DATA –
===============
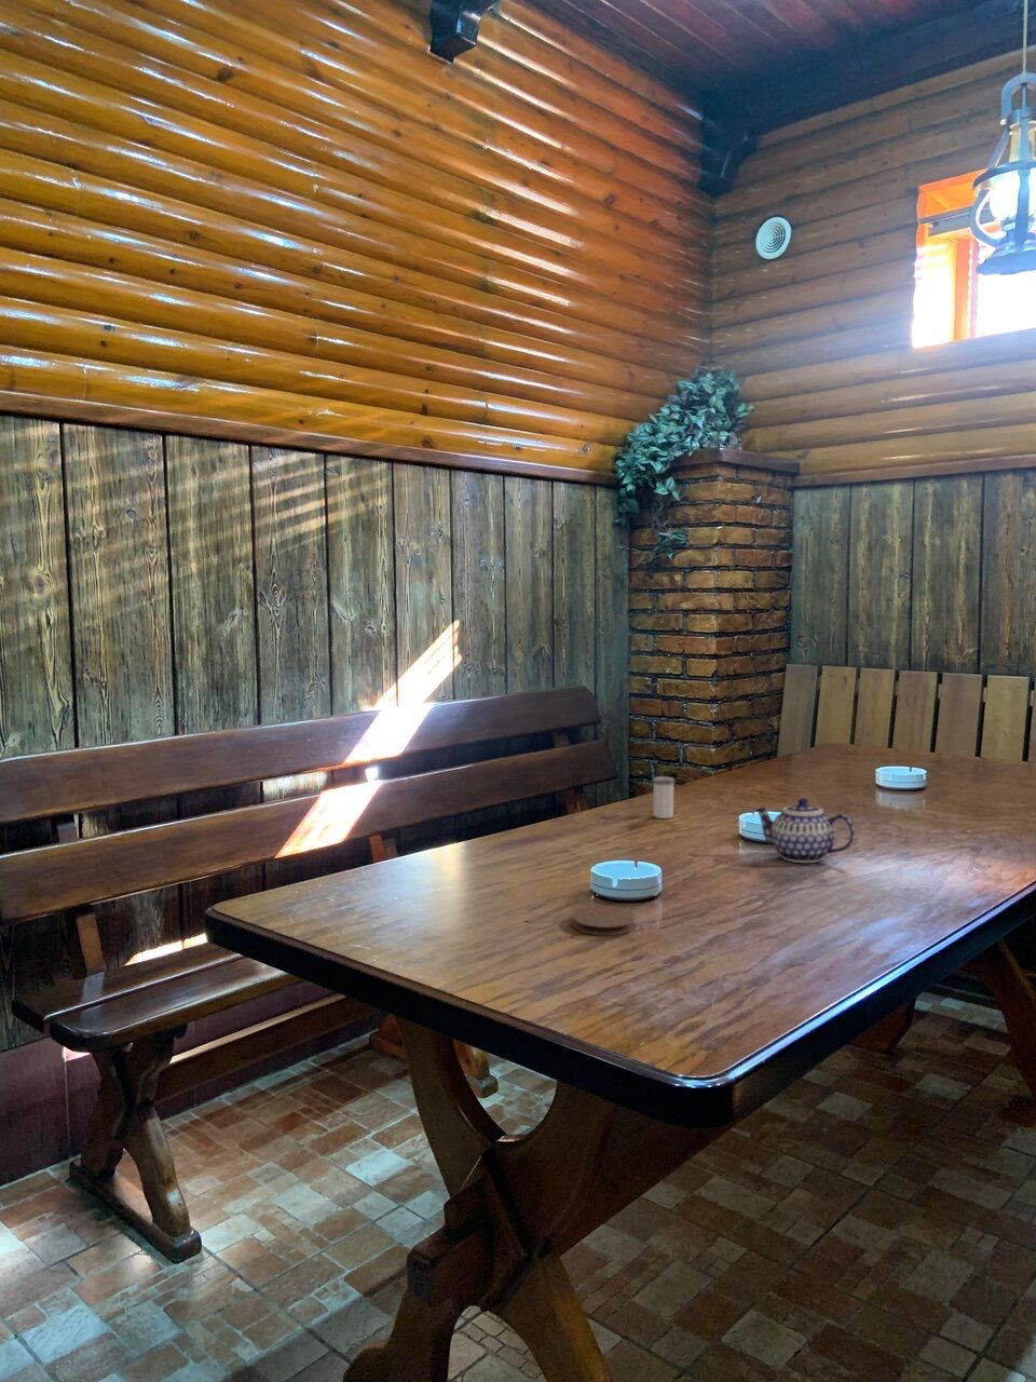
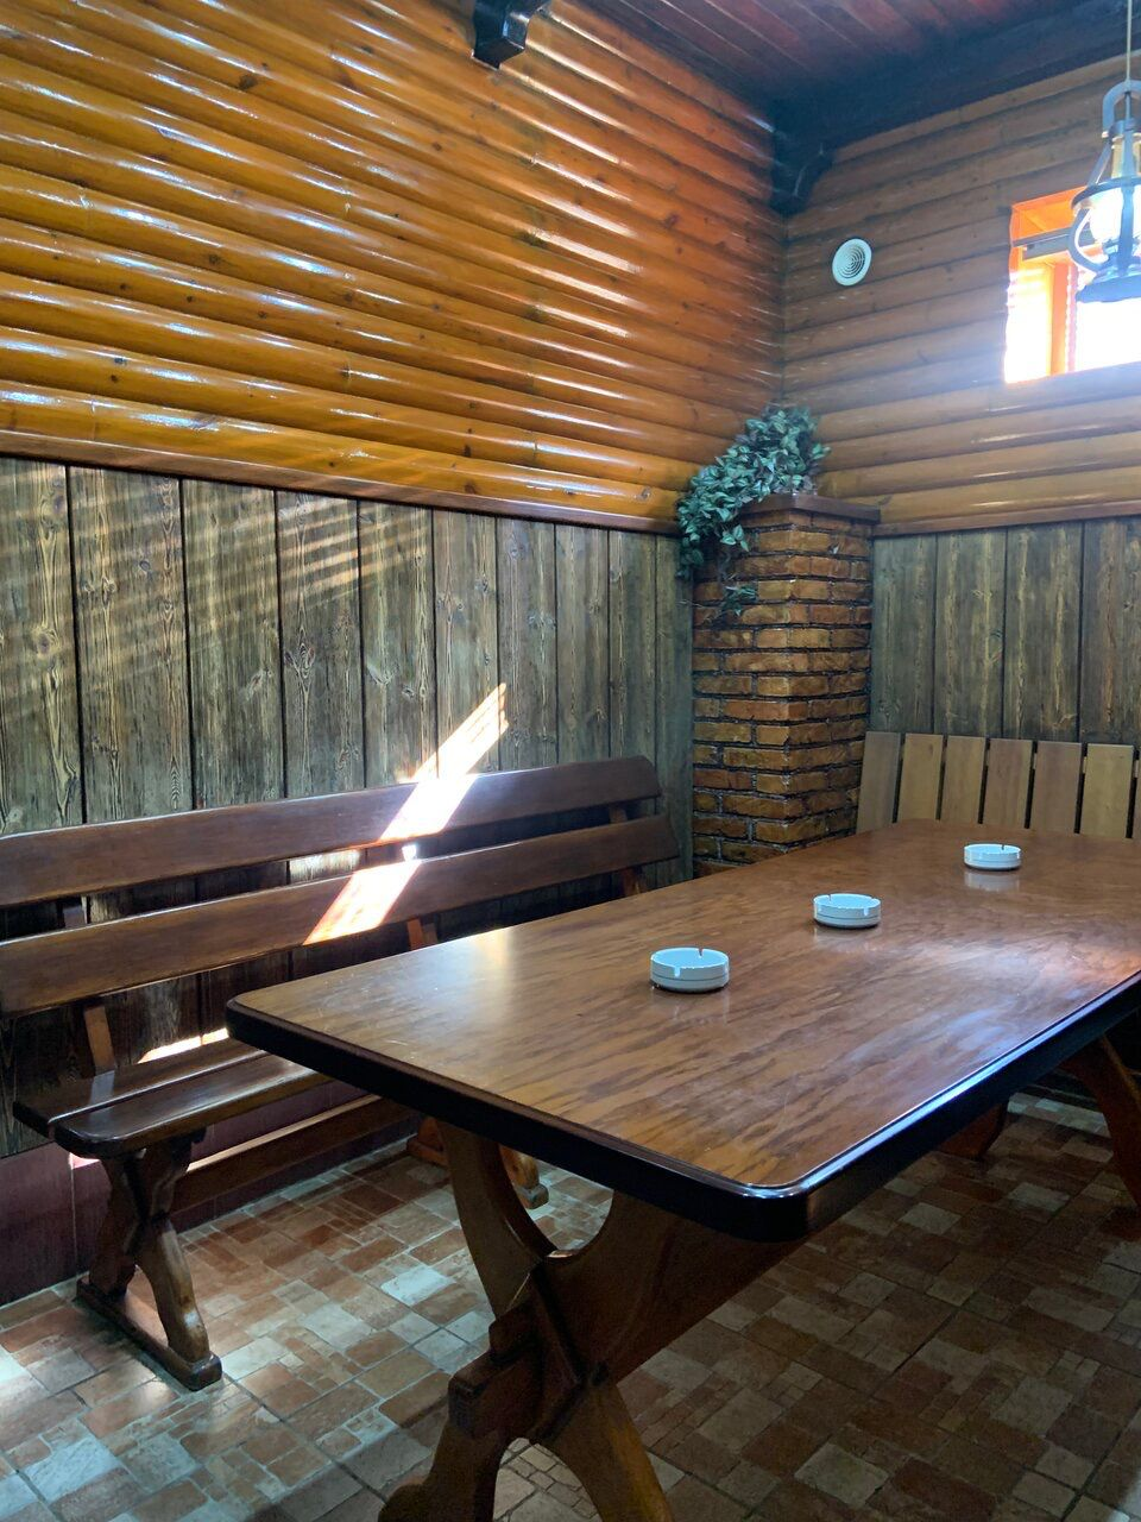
- salt shaker [652,775,676,819]
- teapot [752,797,855,864]
- coaster [572,904,637,937]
===============
TASK – All of the data above should be quoted exactly, except for the pictures.

RESPONSE AREA –
- salt shaker [652,775,676,819]
- teapot [752,797,855,864]
- coaster [572,904,637,937]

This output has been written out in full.